> [Assignment 1]:
Answer these questions about the passage on AI's goals:
(a) What does the passage call the first enterprise?
(b) What task does the passage give as an example for a robot?
(c) What do aeronautical engineers use to replicate the flight of feathered birds?

> [Document extract]:
■ ■ ■ ■

AI’s goals can be understood as being two-fold, depending on your understanding of the field. First, to make machines that can perform tasks, which if performed by humans, would be said to require “intelligence”. Second, to understand human cognitive processes and replicate them in a suitable architecture. The first enterprise is engineering; the second, cognitive science (Vico-style: “the true and the made are convertible”).
The first cares little about the particular implementation mechanism or the theoretical underpinning of task performance; success in task execution is all. If you can make a robot capable of brewing a cup of tea in kitchens strange and familiar, it does not matter what its composition, computational architecture or control logics are, all that matters is that brewed cup of tea. The second cares little about the implementation medium – it could be silicon and plastic – but it does about the mechanism employed; it must faithfully instantiate and realize an abstraction of a distinctly human cognitive process. Aeronautical engineers replicate the flight of feathered birds using aluminum and jet engines; they physically instantiate abstract principles of flight. The cognitive science version of AI seeks to perform a similar feat for human cognition; AI should validate our best science of mind.

■ ■ ■ ■

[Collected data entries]
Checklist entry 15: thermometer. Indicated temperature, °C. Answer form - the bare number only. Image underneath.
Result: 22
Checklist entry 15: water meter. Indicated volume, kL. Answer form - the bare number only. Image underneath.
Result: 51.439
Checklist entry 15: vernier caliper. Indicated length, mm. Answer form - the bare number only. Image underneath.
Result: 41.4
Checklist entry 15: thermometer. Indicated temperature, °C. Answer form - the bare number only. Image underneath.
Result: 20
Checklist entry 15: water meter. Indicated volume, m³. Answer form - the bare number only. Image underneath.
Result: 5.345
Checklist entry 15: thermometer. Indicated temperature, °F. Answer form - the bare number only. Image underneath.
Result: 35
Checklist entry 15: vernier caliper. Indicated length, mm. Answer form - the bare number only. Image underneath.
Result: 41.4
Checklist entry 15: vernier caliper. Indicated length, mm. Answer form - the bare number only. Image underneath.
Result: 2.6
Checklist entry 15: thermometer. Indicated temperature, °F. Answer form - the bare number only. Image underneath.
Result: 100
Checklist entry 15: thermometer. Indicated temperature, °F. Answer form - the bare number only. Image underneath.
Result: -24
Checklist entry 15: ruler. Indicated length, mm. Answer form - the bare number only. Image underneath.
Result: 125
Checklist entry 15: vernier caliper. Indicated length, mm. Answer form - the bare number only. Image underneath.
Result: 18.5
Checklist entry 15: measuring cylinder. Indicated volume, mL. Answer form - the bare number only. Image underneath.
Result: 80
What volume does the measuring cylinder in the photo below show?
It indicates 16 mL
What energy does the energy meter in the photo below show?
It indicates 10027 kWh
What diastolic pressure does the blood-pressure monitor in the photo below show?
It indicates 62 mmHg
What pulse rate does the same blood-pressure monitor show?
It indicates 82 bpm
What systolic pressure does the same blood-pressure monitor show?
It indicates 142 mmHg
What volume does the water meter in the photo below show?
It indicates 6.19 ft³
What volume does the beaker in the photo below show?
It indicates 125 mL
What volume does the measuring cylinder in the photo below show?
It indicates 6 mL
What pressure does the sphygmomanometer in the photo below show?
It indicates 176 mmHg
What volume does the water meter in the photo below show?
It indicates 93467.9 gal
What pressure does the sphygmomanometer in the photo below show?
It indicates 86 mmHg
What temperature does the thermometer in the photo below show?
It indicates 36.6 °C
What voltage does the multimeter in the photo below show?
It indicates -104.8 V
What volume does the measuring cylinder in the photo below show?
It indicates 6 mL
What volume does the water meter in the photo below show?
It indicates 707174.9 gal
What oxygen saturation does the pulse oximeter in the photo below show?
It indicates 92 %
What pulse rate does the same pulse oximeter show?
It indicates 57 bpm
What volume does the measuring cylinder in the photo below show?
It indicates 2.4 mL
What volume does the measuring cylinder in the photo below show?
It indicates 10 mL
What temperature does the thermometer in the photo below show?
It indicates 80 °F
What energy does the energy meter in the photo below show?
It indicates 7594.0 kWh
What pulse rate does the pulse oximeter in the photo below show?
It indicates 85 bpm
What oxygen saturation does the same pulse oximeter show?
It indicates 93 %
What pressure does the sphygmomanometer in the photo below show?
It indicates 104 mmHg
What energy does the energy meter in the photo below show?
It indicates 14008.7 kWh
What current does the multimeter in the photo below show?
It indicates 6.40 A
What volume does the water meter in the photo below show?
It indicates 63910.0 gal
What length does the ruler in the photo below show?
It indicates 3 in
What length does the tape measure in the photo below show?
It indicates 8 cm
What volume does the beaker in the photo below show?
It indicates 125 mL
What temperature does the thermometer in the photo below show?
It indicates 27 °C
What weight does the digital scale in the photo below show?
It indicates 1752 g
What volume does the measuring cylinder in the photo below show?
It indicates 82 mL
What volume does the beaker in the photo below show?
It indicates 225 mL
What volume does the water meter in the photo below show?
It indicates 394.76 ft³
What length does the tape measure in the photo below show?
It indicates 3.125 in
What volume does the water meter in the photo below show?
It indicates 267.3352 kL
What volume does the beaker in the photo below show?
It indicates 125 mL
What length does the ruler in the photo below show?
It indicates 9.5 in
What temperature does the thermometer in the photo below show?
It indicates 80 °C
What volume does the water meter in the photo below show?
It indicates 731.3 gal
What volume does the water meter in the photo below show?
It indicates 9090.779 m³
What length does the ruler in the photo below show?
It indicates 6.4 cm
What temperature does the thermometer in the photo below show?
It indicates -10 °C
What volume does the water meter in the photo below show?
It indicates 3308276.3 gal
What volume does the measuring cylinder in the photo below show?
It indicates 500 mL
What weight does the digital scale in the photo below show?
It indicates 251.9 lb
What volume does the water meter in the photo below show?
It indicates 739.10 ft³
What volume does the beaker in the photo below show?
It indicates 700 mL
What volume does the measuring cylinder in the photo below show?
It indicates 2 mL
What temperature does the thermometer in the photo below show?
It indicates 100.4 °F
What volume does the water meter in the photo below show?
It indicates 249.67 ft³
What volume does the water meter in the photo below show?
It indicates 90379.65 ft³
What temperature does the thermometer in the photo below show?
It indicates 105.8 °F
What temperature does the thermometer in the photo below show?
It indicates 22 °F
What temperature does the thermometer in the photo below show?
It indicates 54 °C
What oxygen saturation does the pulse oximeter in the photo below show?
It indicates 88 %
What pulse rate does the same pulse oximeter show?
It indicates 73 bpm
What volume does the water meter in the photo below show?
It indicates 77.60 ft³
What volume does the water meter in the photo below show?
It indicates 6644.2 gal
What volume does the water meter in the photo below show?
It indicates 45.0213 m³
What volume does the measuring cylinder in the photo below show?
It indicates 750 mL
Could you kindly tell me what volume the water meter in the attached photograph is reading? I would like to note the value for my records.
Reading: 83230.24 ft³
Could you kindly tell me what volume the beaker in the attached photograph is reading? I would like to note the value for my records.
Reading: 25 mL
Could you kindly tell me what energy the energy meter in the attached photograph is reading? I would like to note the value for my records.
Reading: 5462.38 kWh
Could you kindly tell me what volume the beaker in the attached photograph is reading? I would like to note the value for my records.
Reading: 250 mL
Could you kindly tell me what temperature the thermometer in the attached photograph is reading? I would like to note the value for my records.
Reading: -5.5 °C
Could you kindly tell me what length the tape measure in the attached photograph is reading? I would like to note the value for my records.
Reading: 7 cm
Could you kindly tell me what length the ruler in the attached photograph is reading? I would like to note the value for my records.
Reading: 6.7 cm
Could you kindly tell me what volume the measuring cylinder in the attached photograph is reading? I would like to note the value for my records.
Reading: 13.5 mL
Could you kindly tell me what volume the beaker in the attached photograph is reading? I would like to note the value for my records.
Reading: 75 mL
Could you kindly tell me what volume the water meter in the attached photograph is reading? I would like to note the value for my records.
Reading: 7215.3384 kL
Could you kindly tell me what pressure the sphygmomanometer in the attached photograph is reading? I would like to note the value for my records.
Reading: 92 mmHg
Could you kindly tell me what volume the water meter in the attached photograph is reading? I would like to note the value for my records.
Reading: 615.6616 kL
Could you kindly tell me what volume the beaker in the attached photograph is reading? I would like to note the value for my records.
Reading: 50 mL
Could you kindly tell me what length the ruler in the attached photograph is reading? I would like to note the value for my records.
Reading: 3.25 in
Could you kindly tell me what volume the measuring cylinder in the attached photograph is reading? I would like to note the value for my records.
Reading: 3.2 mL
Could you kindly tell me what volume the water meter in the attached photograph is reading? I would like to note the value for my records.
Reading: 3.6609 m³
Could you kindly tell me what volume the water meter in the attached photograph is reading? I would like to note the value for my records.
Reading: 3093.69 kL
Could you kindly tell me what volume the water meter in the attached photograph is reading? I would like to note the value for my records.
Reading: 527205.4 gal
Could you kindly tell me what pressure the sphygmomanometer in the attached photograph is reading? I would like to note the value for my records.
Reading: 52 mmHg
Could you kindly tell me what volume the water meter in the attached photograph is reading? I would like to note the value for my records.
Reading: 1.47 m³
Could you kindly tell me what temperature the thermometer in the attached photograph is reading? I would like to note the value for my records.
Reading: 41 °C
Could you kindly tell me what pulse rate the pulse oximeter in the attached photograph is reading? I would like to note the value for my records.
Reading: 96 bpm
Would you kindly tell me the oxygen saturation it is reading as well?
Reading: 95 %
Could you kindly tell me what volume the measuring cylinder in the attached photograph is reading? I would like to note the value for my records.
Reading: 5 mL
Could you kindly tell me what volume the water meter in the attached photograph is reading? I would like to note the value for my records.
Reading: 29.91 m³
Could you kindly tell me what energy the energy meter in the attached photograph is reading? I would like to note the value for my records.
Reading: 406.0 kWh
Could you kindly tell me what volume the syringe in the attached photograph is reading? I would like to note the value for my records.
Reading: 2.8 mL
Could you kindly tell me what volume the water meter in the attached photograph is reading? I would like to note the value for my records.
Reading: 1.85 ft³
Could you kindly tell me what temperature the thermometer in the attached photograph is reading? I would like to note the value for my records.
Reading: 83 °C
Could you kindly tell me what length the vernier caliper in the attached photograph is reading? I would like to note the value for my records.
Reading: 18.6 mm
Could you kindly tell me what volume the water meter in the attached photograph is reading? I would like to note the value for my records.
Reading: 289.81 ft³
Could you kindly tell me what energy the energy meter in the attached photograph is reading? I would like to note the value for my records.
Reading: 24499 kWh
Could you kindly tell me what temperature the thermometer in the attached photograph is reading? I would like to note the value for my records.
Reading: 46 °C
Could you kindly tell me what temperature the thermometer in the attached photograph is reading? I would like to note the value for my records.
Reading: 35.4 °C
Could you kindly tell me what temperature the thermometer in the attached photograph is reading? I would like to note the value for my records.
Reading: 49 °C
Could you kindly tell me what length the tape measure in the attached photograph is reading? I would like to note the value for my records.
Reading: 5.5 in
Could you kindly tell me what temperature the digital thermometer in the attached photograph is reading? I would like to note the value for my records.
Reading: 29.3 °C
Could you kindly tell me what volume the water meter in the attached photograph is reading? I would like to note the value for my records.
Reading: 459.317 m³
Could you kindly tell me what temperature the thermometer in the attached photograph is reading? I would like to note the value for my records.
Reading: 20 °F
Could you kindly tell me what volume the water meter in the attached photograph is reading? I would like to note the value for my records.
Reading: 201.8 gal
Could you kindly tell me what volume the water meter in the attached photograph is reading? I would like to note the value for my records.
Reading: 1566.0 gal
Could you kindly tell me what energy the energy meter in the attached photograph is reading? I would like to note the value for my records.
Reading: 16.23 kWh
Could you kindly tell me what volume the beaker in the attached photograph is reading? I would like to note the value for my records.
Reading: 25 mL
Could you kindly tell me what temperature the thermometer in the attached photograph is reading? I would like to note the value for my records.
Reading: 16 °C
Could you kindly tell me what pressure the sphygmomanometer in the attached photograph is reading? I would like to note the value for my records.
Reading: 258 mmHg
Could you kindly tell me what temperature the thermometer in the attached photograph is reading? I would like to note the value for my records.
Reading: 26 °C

■ ■ ■ ■

> [Assignment 2]: Set out the collected data entries as a numbered list, from their first line through the line holding "Result: 100", inclusive. Leave out blank lines.

> [Response 1]:
(a) Engineering.
(b) Brewing a cup of tea in kitchens strange and familiar.
(c) Aluminum and jet engines.

> [Response 2]:
1. Checklist entry 15: thermometer. Indicated temperature, °C. Answer form - the bare number only. Image underneath.
2. Result: 22
3. Checklist entry 15: water meter. Indicated volume, kL. Answer form - the bare number only. Image underneath.
4. Result: 51.439
5. Checklist entry 15: vernier caliper. Indicated length, mm. Answer form - the bare number only. Image underneath.
6. Result: 41.4
7. Checklist entry 15: thermometer. Indicated temperature, °C. Answer form - the bare number only. Image underneath.
8. Result: 20
9. Checklist entry 15: water meter. Indicated volume, m³. Answer form - the bare number only. Image underneath.
10. Result: 5.345
11. Checklist entry 15: thermometer. Indicated temperature, °F. Answer form - the bare number only. Image underneath.
12. Result: 35
13. Checklist entry 15: vernier caliper. Indicated length, mm. Answer form - the bare number only. Image underneath.
14. Result: 41.4
15. Checklist entry 15: vernier caliper. Indicated length, mm. Answer form - the bare number only. Image underneath.
16. Result: 2.6
17. Checklist entry 15: thermometer. Indicated temperature, °F. Answer form - the bare number only. Image underneath.
18. Result: 100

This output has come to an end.